As reported by TNN on on 16 April 2008:
Officer fined Rs 25,000 under RTI Act-Chennai-Cities-The Times of India

Officer fined Rs 25,000 under RTI Act

CHENNAI: The Tamil Nadu information commission has imposed a penalty of Rs 25,000 on the public information officer of the Directorate of Medical Education for having failed to furnish certain information sought under the Right To Information Act.

The amount is the maximum penalty that could be imposed under the Act.

The PIO had chosen to ignore the directives of the Tamil Nadu information commission four times.

A MBBS aspirant from Cuddalore district C Arulapparaj had submitted an application under the RTI Act on September 8, 2007, seeking a copy of a letter written by the higher education department to the director of medical education on April 21, 2006 announcing the abolition of the plus two improvement examination scheme that year.

Arulapparaj also wanted to know if the directorate of medical education had suitably modified the prospectus for MBBS/BDS courses on the basis of the higher education department letter.

However, the PIO refused to provide the complete information to the applicant for more than three months.

Aggrieved by this, Arulapparaj filed an appeal before the Tamil Nadu information commission.

Though the information commission had directed the PIO to furnish the information on four occasions between the period December 2007 and January 2008, the latter did not oblige.

Besides, the information officer absented himself when the commission summoned him for an enquiry on March 3, 2008 and instead deputed a junior administrative officer to represent him citing official reasons.
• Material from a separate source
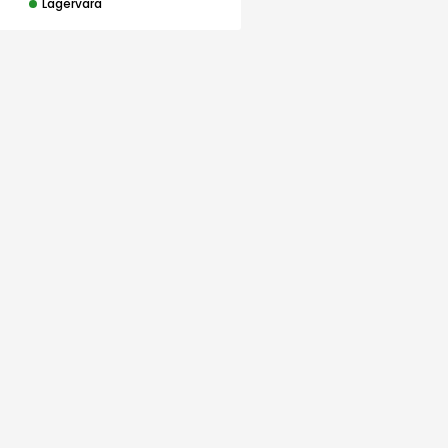
Lagervara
The deputed official was unable to convincingly explain the lapse on the part of the PIO to furnish information sought by Arulapparaj.

Therefore, the information commission passed an order imposing a penalty of Rs 25,000 on the PIO and also directed the state health secretary to frame charges against the medical officer, besides initiating disciplinary action.

Observing that Arulapparaj's career was affected by the delay in furnishing information, the commission said he was at liberty to file a detailed claim for compensation.